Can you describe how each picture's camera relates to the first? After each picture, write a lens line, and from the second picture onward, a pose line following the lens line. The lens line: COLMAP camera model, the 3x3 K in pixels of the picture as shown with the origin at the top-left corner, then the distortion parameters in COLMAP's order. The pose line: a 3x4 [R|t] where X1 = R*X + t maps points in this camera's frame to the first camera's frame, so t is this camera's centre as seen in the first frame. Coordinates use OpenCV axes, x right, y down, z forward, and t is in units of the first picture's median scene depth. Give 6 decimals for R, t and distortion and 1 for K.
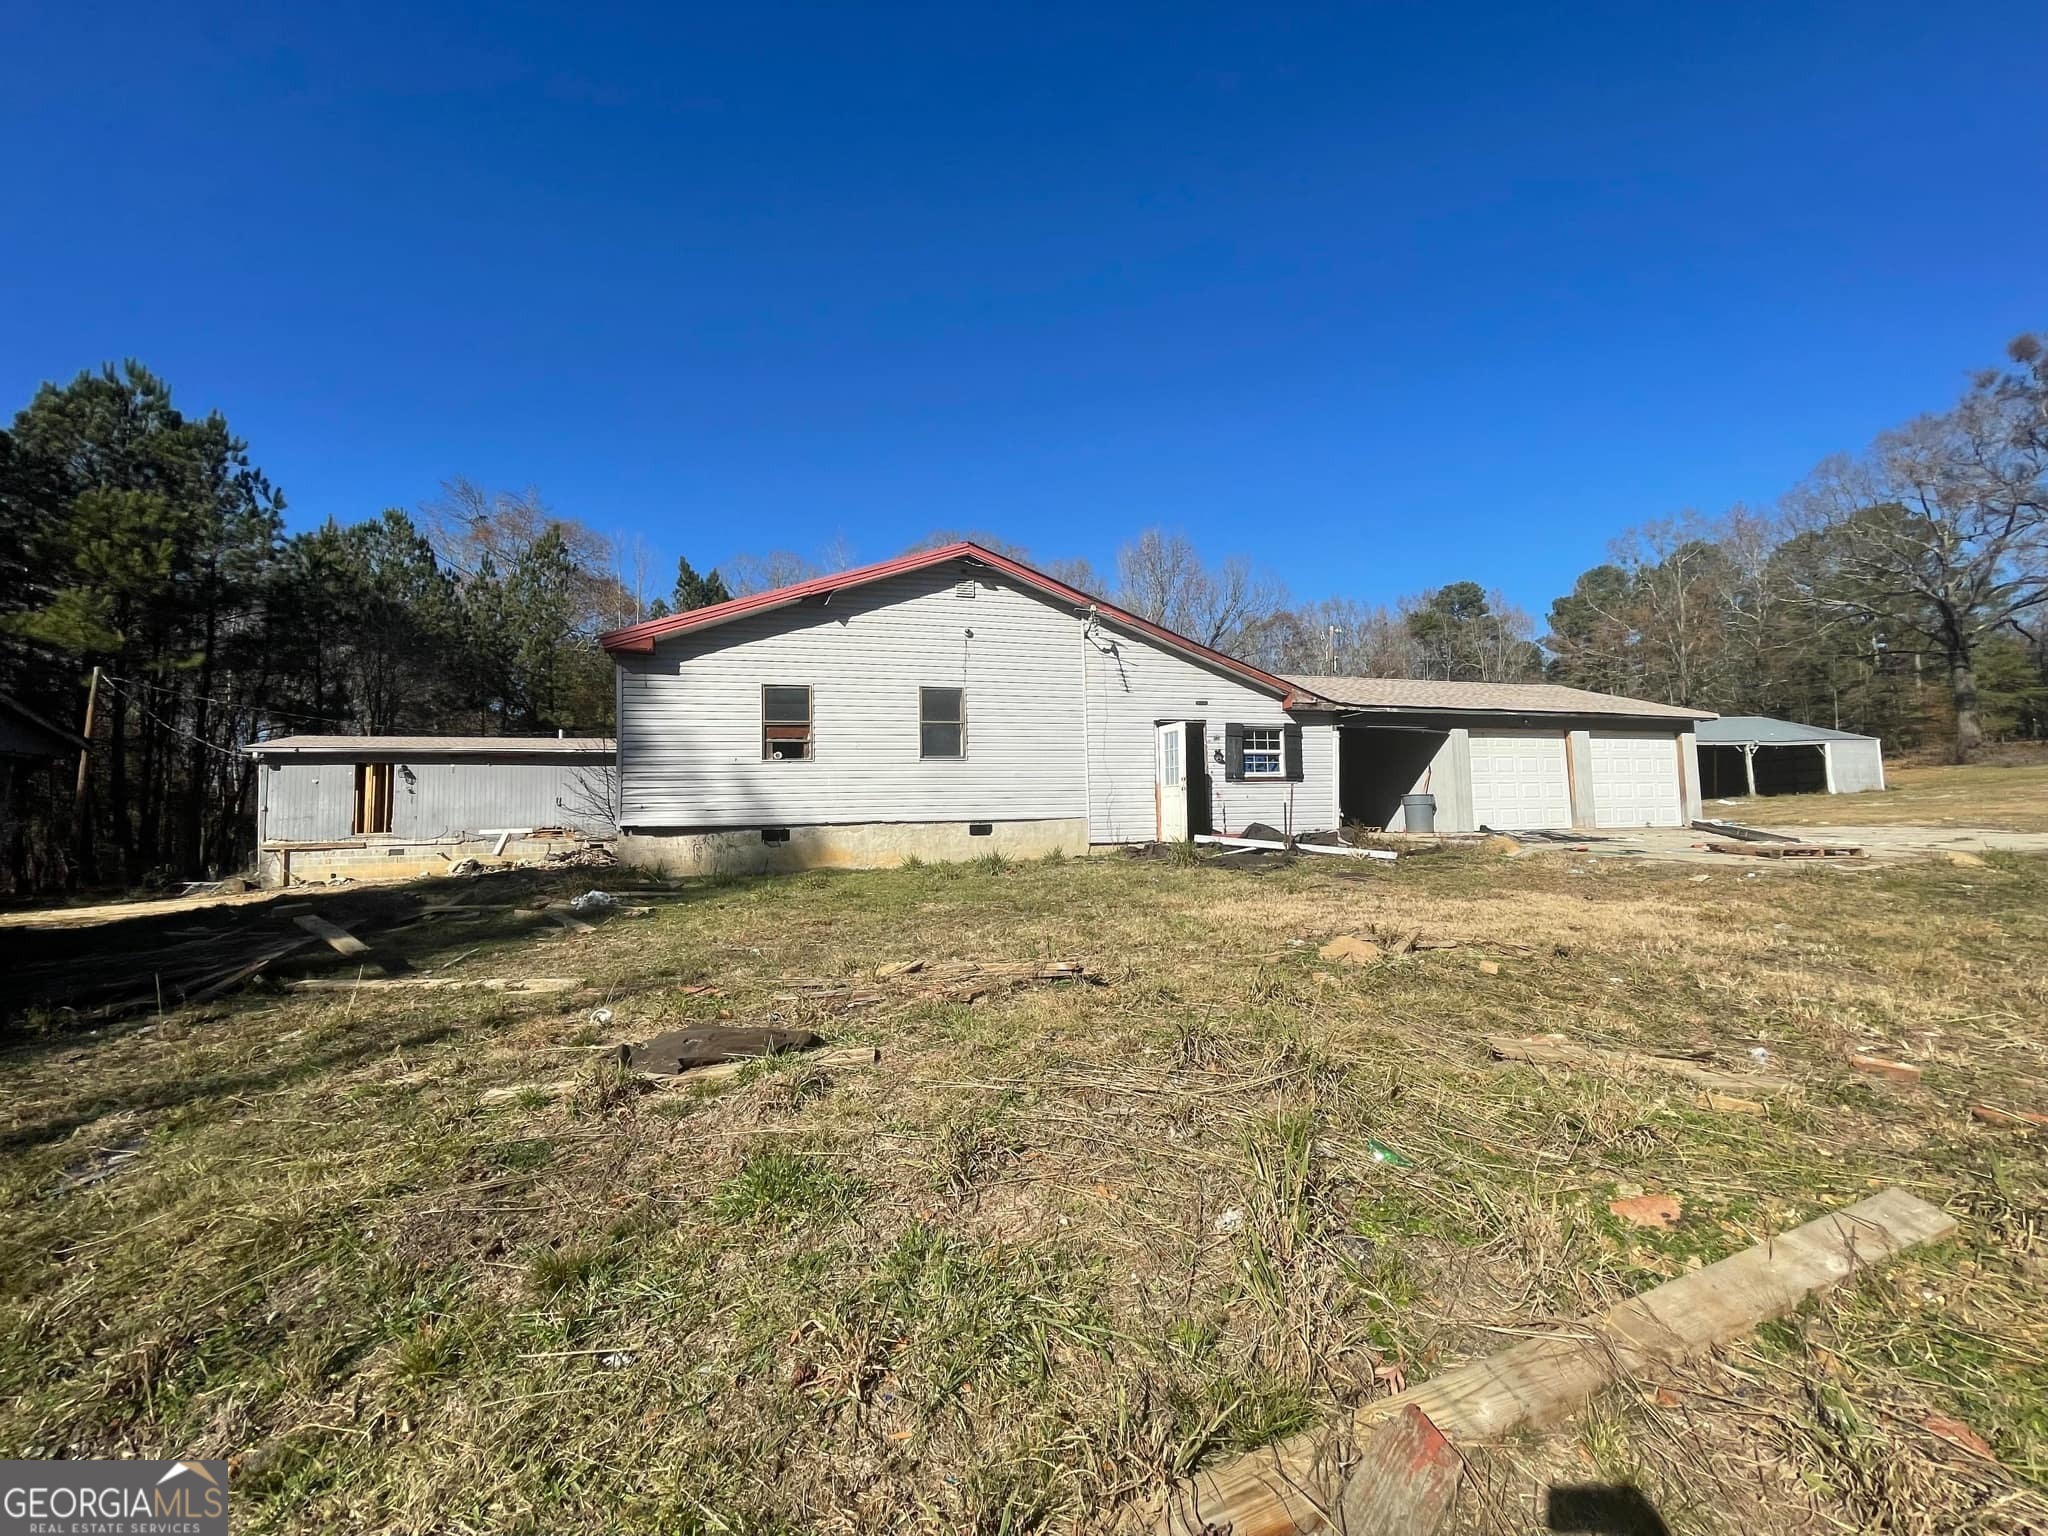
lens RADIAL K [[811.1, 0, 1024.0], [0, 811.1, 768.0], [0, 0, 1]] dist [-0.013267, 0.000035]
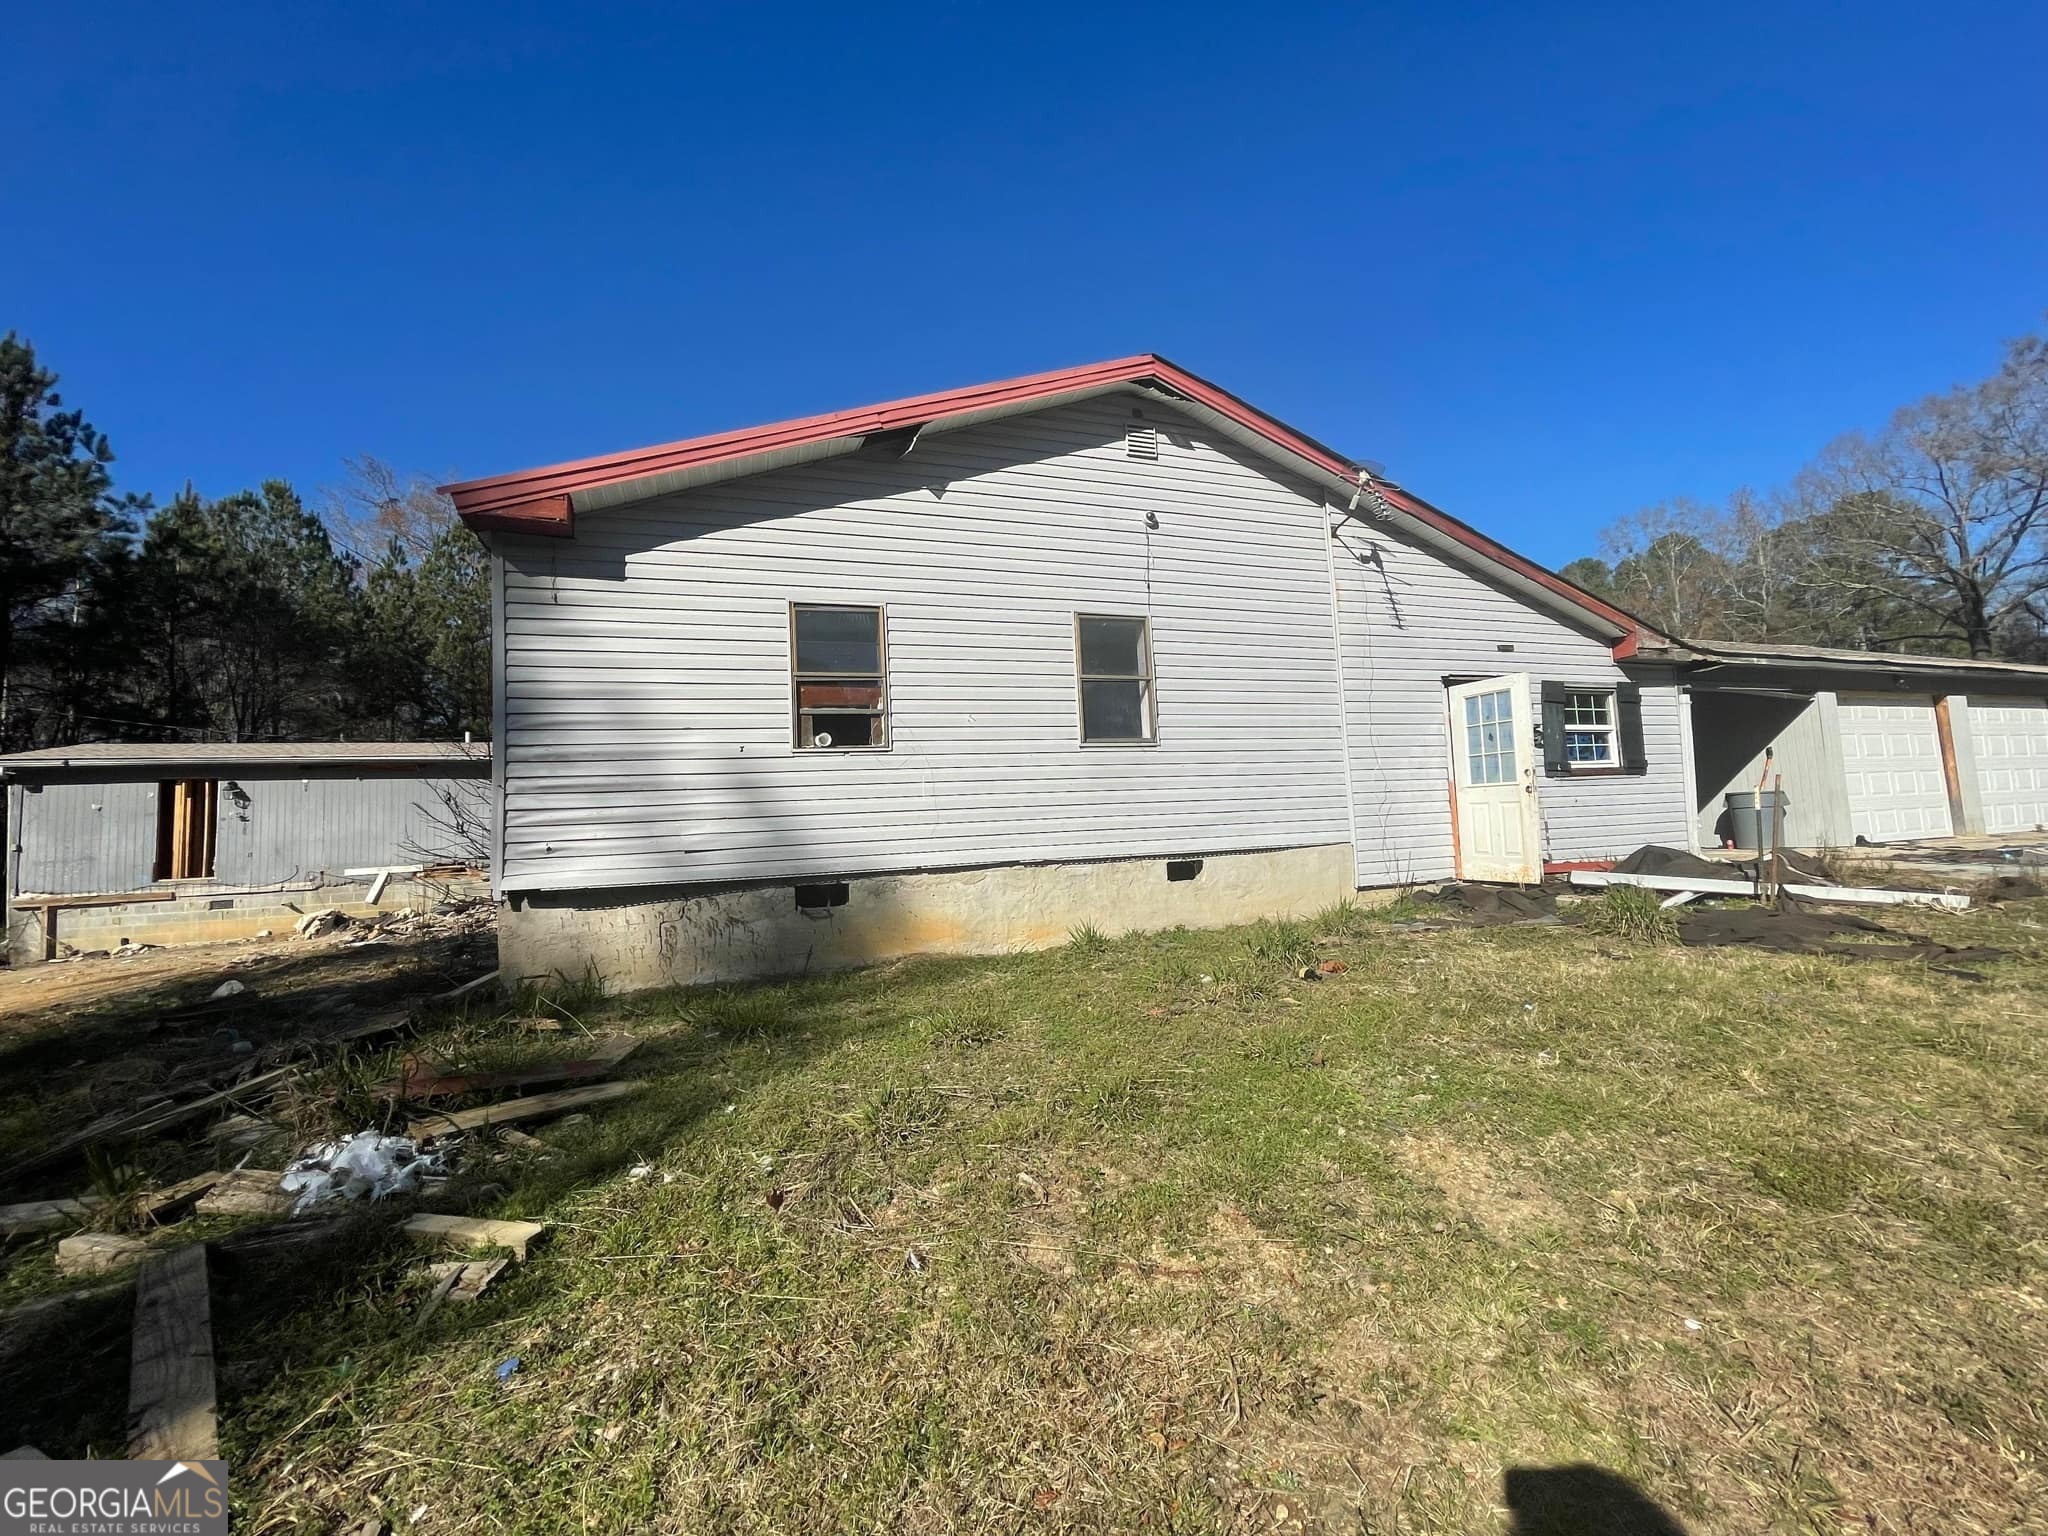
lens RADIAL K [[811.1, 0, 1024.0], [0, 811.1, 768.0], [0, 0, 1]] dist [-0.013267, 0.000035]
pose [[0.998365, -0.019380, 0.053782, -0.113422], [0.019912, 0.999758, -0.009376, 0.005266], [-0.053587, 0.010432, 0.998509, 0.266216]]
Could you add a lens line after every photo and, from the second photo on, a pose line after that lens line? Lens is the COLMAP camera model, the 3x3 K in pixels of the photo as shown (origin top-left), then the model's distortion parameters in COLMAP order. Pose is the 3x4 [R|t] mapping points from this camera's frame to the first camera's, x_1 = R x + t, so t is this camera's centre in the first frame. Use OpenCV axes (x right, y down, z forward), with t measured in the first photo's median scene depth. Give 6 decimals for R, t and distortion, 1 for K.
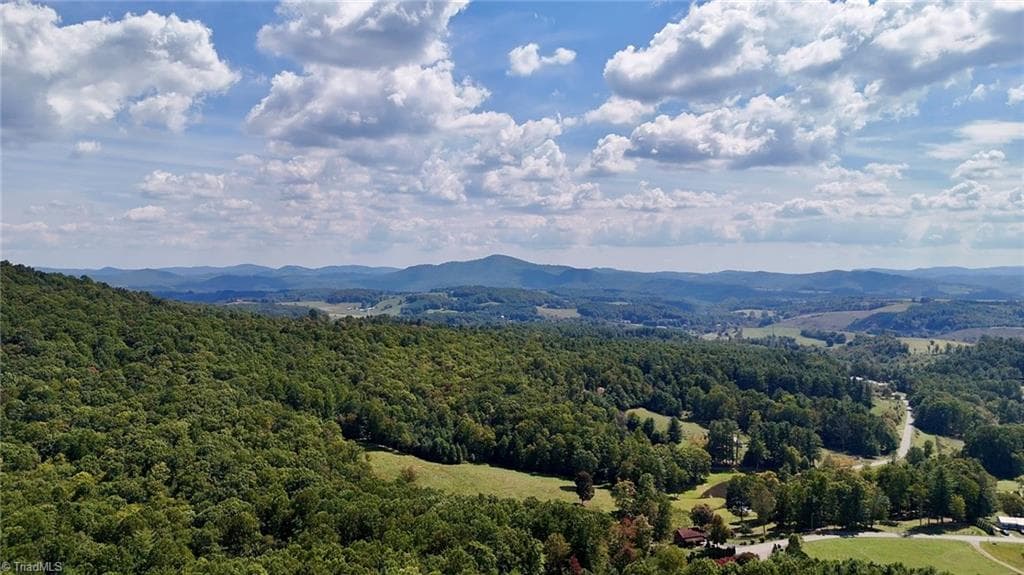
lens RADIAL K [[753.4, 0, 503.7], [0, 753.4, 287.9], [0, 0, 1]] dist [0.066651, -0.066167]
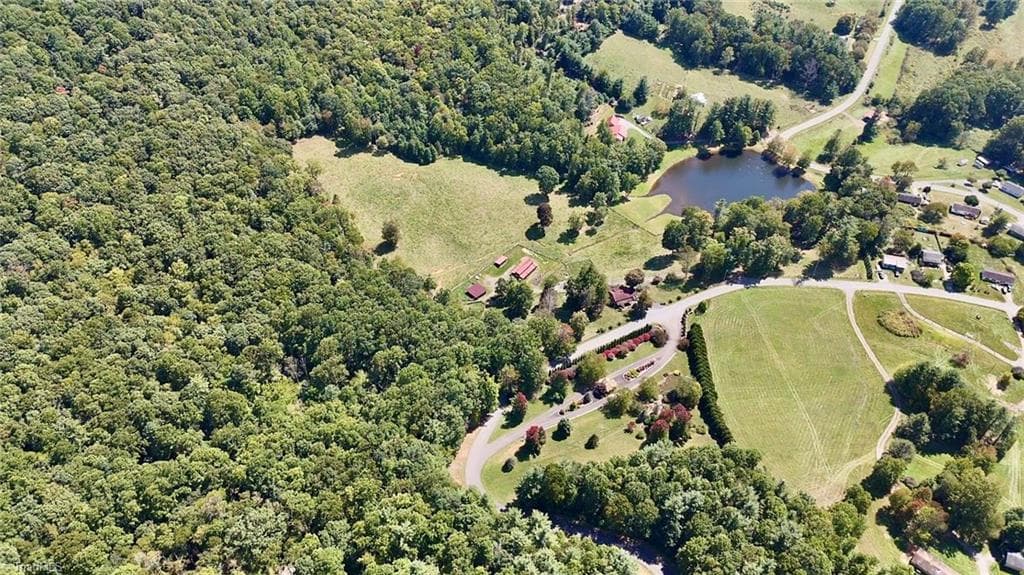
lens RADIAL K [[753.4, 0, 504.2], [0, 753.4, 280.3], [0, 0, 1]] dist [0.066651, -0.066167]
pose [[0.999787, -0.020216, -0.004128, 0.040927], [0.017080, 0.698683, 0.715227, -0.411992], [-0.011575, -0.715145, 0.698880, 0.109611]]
========================
- **Brief**
Output nothing but the lines from the line with "Could you add" through the last line of the material above, please, word for word and without the pictures.

- **Response below**
Could you add a lens line after every photo and, from the second photo on, a pose line after that lens line? Lens is the COLMAP camera model, the 3x3 K in pixels of the photo as shown (origin top-left), then the model's distortion parameters in COLMAP order. Pose is the 3x4 [R|t] mapping points from this camera's frame to the first camera's, x_1 = R x + t, so t is this camera's centre in the first frame. Use OpenCV axes (x right, y down, z forward), with t measured in the first photo's median scene depth. Give 6 decimals for R, t and distortion, 1 for K.
lens RADIAL K [[753.4, 0, 503.7], [0, 753.4, 287.9], [0, 0, 1]] dist [0.066651, -0.066167]
lens RADIAL K [[753.4, 0, 504.2], [0, 753.4, 280.3], [0, 0, 1]] dist [0.066651, -0.066167]
pose [[0.999787, -0.020216, -0.004128, 0.040927], [0.017080, 0.698683, 0.715227, -0.411992], [-0.011575, -0.715145, 0.698880, 0.109611]]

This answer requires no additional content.